Iconic Australian Houses- Iconic chairs
Following on from the last post on the exhibition “Iconic Australian Houses” by Karen McCartney, we are delving inside these iconic houses and in particular looking at iconic chairs.
The Rose Seidler House was Austrian Harry Seidler’s first commission ‘the most talked about house in Sydney’ when finished in 1950 and it was awarded the Suliman Medal the following year. Designed for his parents Rose and Max, it was what brought Harry Seidler to Australia. Which I suppose was a good way as any to get your son to visit! Harry was a refugee from World War Two. He managed to secure a scholarship which allowed him to study at Harvard under Walter Gropius and Marcel Breuer, work with Alvar Aalto and the painter Joseph Albers. In New York from 1946 to mid1948 he was the first ever assistant to Breuer. He then went to Brazil for a summer of work with Oscar Niemeyer. So with all these influences it’s no surprise, that the house is the first and one of the finest examples of mid 20th-century modernist homes in Australia.
Knowing he wouldn’t get what he wanted in Sydney, he visited stores in New York to order furniture, fittings and of course chairs. In the Seidler house there are Grasshopper and Womb chairs by Eero Saarinen and the B.K.F. chair or commonly known as the “Butterfly” chair by Argentinians Antonio Bonet, Jorge Ferrari-Hardoy and Juan Kurcha. But the first iconic chair we will look at in this iconic house is one of my favourites; the Eames Lounge Chair Metal or LCM. A not so close look at the Seidler LCM’s you can see that the connection between the frames and the seat has been repaired somewhat agriculturally by a previous tenant by boring through and bolting the frame, shock mount and plywood together. After nearly seventy years they are still a working chair and look great even with the bolts! I agree with Daniel Orstoff the curator of the Eames Designs website, an online encyclopaedia of all things Eames, who believes that product’s such that have been repaired or hacked by its user to continue its usable life is the narrative of that product and something unique that should be appreciated.
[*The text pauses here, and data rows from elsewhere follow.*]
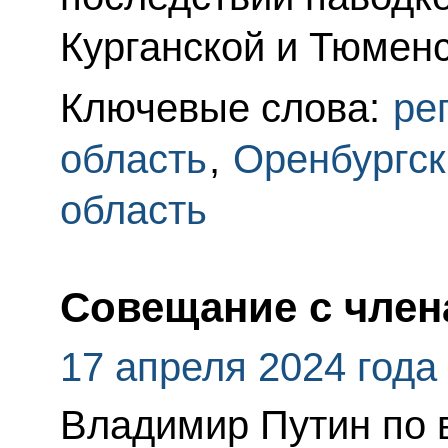
Курганской и Тюменс
Ключевые слова:
ре
область
,
Оренбургск
область
Совещание с член
17 апреля 2024 года
Владимир Путин по 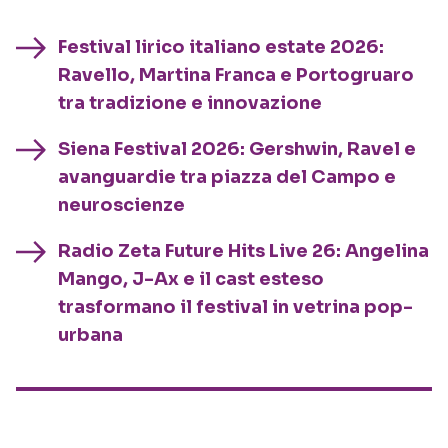
Festival lirico italiano estate 2026:
Ravello, Martina Franca e Portogruaro
tra tradizione e innovazione
Siena Festival 2026: Gershwin, Ravel e
avanguardie tra piazza del Campo e
neuroscienze
Radio Zeta Future Hits Live 26: Angelina
Mango, J-Ax e il cast esteso
trasformano il festival in vetrina pop-
urbana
Sourced in NY before Harry left for Australia these examples are very early versions by the Moulded Plywood Division of Evans Products. A large industrial company whose owner Colonel Edward S. Evans also owned swaths of Douglas Fir and Cedar forests. The Colonel (Evans not Sanders) could see plywood as a way to utilise these resources. Charles had been manufacturing plywood leg splints for the war effort but had major cash flow issues due to slow payment by the US Government. So an arrangement was made for Evans products to buy the rights to produce and distribute the splints. With Charles now as the ‘Director of Research and Development’ they continued to make splints as well as other products including plywood parts for aeroplanes. The splints were integral in the development of a complex curve in plywood which allow the creation of the organic form of the chairs. They did the first run of 1,000 DCMs in the summer of 1946 in Los Angeles. So I think it’s a good bet that the Seidler House DCM’s are from that first run. In June 1946 Herman Miller took on first the marketing and distribution, then total rights to manufacture and distribute all Eames furniture products. This was really the start of Herman Miller becoming a major player in the furniture industry and with George Nelson and Charles Eames on board they had access to two of the greatest American design talents of the 20th Century. This talent came to Europe 1957 when Vitra, then a shop fitting company, became Herman Miller’s licenced manufacturer for Europe. This relationship continued until 1984 when Herman Miller decided to enter the European market with the Action Office furniture system. So from then on Vitra had the rights to manufacture Eames and Nelson products for Europe and the Middle East and Herman Miller introduced AO to Europe…. I know who got the better deal there!